### Extrait du document
::::::

La responsabilité de la clinique pour manquement à son obligation générale d’organisation
Dans l’arrêt du 11 juin 2009, la Cour de cassation a retenu la responsabilité d’une clinique laquelle n’avait pas fourni au patient, un personnel qualifié.
En vertu du contrat d’hospitalisation et de soins le liant à son patient, l’établissement de santé privé est tenu d’une obligation de renseignements concernant les prestations qu’il est en mesurer d’assurer, de procurer au patient des soins qualifiés et de mettre à sa disposition un personnel qualifié et compétent. Ainsi, l’établissement doit vérifier attentivement la qualification professionnelle des praticiens avec lesquels il est lié par un contrat.
Le décret du 11 juillet 2005 (article D 6322-43) énumère les diplômes nécessaires pour pratiquer la chirurgie plastique, reconstructive et esthétique.
La responsabilité du fabricant pour produit défectueux
Dans l’arrêt du 5 novembre 2008, la Cour d’Appel d’Aix-en-Provence a condamné un fabricant de prothèses défectueuses au nom de la responsabilité du fait des produits défectueux (loi n°98-389 du 19 mai 1998) et a écarté celle du médecin.

::::::

### Exercice A
Relevez toutes les dates mentionnées dans l'extrait sur la responsabilité médicale.
### Exercice B
Reprenez l'extrait sur la responsabilité médicale à la suite de sa dernière phrase et poursuivez-le.

### Entrées de données enregistrées

::::::

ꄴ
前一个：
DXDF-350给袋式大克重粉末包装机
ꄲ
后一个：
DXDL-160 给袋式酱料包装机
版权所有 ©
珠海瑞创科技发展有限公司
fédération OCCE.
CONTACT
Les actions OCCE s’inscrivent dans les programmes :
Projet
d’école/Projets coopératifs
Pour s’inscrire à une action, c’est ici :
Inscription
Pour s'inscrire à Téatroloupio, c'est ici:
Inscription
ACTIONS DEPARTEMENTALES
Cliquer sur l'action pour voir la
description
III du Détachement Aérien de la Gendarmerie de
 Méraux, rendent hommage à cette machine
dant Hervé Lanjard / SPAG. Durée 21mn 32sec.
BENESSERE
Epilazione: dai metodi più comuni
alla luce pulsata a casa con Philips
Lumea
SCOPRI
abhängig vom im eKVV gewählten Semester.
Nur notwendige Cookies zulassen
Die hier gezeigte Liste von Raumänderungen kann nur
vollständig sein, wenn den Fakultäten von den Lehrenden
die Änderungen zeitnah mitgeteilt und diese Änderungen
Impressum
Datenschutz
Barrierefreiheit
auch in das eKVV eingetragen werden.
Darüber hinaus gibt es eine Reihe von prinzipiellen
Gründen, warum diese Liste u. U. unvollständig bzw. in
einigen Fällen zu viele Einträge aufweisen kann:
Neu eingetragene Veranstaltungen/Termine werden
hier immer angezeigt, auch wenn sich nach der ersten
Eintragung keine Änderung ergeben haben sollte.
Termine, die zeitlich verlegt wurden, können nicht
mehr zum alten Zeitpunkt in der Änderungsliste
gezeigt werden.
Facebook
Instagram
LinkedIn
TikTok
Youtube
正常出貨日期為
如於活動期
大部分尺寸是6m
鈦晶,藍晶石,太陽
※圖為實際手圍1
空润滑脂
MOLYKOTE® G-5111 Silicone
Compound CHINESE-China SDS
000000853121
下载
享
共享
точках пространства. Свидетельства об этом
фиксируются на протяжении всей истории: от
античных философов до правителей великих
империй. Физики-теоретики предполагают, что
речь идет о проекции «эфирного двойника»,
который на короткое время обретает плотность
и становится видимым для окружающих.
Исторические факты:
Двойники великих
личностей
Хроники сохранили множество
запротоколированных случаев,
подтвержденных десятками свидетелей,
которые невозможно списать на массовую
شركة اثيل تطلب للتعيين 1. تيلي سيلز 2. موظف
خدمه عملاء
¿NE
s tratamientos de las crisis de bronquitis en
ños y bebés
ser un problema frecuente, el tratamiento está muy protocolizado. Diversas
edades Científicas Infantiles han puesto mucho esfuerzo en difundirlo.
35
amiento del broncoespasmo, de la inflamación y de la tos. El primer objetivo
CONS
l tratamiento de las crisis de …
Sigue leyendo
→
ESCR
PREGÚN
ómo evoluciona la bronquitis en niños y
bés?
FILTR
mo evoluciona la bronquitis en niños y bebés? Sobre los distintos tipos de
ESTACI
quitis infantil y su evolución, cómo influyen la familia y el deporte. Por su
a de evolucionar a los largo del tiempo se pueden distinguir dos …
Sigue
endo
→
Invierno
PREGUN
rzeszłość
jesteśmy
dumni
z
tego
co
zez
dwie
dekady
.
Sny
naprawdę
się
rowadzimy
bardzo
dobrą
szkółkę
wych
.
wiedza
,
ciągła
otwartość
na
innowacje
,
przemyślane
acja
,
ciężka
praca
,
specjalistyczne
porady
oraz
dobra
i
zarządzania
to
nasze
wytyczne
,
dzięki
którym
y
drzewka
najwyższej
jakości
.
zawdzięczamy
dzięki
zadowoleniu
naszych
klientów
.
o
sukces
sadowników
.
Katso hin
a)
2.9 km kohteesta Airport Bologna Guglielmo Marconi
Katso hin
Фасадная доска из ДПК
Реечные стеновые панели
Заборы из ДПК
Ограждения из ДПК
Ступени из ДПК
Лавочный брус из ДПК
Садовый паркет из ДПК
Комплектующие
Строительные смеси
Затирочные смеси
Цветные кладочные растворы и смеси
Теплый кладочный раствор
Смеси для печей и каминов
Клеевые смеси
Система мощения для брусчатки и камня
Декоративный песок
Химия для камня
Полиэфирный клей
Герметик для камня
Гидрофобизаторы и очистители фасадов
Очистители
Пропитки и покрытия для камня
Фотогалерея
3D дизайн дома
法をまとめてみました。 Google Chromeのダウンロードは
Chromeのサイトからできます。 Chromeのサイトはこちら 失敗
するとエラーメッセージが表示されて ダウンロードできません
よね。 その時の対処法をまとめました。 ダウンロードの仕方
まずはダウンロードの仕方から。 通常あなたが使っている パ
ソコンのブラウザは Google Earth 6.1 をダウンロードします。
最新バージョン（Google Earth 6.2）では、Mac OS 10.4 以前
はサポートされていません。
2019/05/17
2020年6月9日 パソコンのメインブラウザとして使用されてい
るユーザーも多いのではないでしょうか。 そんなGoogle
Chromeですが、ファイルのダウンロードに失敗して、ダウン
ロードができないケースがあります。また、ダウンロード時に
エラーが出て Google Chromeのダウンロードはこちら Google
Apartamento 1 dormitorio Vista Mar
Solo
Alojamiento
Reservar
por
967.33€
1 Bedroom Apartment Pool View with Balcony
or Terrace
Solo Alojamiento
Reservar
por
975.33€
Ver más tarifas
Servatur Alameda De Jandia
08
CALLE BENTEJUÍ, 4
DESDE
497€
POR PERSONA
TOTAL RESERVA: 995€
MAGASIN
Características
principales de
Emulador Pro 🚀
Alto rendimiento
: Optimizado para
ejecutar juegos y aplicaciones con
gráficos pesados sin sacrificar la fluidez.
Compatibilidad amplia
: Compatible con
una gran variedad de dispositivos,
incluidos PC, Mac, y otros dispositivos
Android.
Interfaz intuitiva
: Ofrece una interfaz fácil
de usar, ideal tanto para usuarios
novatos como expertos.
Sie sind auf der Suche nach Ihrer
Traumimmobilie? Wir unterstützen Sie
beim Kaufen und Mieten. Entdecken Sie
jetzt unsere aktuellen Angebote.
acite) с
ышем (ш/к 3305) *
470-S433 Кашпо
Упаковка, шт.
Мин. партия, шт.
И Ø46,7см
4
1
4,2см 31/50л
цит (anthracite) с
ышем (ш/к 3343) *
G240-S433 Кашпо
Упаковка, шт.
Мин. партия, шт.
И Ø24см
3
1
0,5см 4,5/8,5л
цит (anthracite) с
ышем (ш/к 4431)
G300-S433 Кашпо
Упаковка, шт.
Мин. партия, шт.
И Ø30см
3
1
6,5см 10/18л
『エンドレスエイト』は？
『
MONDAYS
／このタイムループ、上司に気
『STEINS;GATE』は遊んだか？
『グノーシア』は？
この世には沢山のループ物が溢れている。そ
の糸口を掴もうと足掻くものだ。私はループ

::::::

### Réponse A
11 juin 2009
11 juillet 2005
5 novembre 2008
19 mai 1998

### Réponse B
La responsabilité du fabricant/producteur a été engagée dès lors qu’aucune autre faute n’est intervenue (médecin, patient).
La responsabilité médicale des implantologues
Définition de l’implantologie
L’implantologie est une branche de la chirurgie dentaire spécialisée dans les implants/prothèses dentaires.
Elle est pratiquée par des chirurgiens-dentistes titulaires d’un diplôme d’Université d’implantologie.
La responsabilité médicale du chirurgien-dentiste n’exerçant pas au titre d’implantologue est une responsabilité de droit commun.
Les obligations propres à l’implantologie
Outre les obligations posées par la responsabilité de droit commun en matière médicale (obligation d’information sur tous les risques encourus, information claire, loyale et précise,…), le praticien implantologue doit remettre un devis écrit et détaillé : description précise et détaillée du traitement envisagé et/ou des matériaux utilisés, le montant des honoraires correspondant au traitement et le montant remboursé par l’Assurance Maladie.
Dans son arrêt du 31 mai 2001, la Cour d’Appel de Lyon a condamné un chirurigien-dentiste pour manquement à son obligation de renseigner.
Cette même cour, le 1 décembre 2005 a condamné un chirurgien-dentiste pour défaut de devis.
L’obligation de résultat du praticien
Généralement, le traitement implantaire nécessite la collaboration d’un prothésiste et d’un chirurgien.
Depuis la directive européenne 93/42 CE, les prothèses dentaires sont considérées comme des dispositifs médicaux sur mesure.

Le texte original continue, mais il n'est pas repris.